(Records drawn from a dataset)
↓
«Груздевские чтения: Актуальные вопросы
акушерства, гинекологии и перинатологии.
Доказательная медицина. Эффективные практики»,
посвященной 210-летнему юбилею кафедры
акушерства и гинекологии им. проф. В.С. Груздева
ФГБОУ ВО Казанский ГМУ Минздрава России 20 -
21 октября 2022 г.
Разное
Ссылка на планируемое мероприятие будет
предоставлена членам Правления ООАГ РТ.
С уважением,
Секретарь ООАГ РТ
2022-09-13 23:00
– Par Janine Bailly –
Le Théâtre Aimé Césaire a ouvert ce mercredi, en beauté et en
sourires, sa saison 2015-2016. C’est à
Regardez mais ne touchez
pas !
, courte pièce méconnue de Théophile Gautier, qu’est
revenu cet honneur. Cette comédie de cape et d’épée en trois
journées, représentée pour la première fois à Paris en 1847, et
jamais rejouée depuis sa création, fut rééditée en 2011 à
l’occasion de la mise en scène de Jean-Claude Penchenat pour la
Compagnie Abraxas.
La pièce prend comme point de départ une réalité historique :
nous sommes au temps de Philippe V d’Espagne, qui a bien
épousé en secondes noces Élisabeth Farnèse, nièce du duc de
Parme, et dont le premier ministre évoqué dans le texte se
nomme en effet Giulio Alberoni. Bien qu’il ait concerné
↑
↓
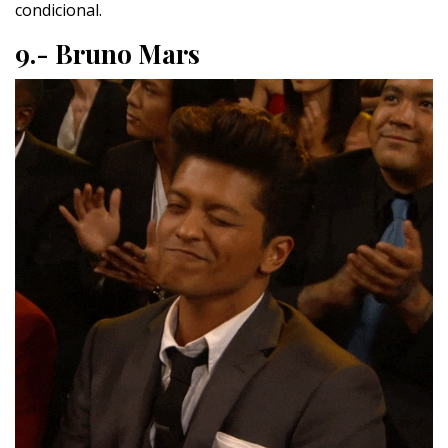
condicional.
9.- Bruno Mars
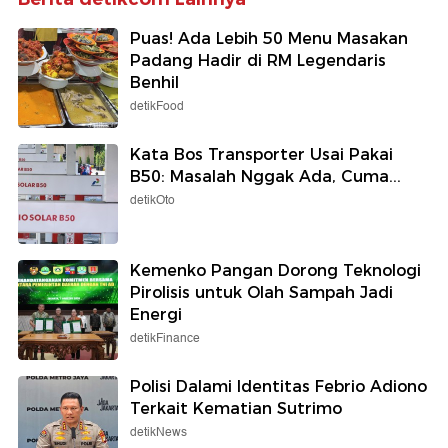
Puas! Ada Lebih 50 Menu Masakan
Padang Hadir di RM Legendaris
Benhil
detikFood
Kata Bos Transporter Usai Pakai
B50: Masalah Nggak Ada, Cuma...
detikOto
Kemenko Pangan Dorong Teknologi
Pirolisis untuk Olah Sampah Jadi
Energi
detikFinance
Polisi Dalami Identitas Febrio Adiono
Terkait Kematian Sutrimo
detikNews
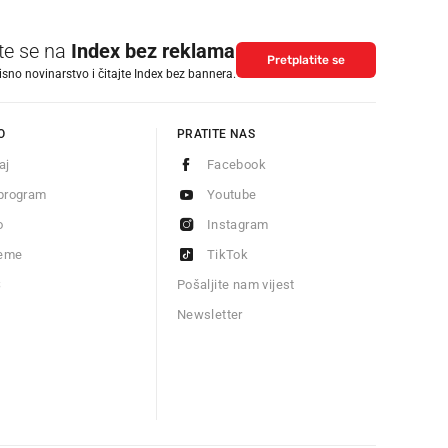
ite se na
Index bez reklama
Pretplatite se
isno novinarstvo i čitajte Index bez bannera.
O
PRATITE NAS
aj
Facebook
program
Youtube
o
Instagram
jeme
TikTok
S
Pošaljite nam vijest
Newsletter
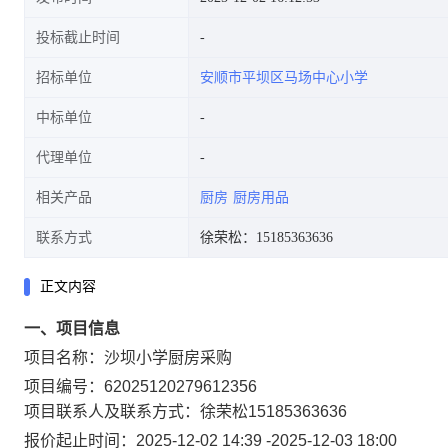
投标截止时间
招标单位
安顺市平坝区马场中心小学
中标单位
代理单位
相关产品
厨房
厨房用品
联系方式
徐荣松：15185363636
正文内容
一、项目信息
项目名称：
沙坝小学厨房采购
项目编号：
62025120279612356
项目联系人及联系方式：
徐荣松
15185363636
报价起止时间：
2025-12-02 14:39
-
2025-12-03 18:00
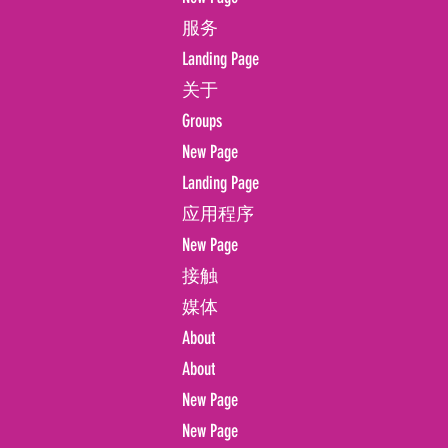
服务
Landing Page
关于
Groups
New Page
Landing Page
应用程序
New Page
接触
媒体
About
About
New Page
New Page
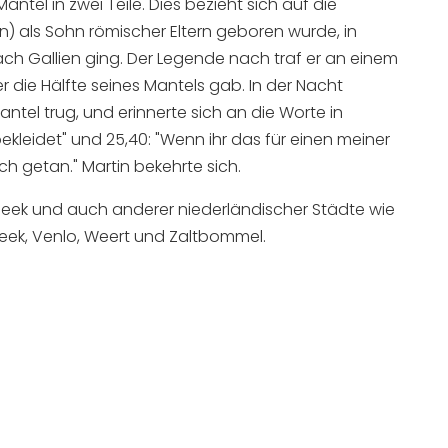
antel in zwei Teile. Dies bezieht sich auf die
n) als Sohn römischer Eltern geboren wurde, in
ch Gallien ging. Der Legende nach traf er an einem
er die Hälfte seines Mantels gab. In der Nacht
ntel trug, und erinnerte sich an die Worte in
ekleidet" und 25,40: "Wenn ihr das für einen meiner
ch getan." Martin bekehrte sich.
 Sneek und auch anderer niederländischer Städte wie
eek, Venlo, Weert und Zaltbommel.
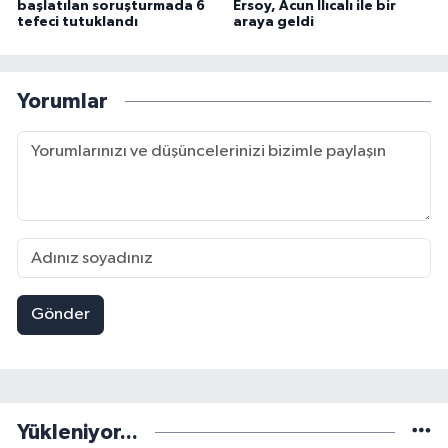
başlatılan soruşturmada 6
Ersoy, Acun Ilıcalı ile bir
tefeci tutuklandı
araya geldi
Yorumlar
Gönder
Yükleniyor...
↑
# [Brief]
Among the records, find every line with the word "pour" and copy it.

# [Response to this exercise]
journées, représentée pour la première fois à Paris en 1847, et
l’occasion de la mise en scène de Jean-Claude Penchenat pour la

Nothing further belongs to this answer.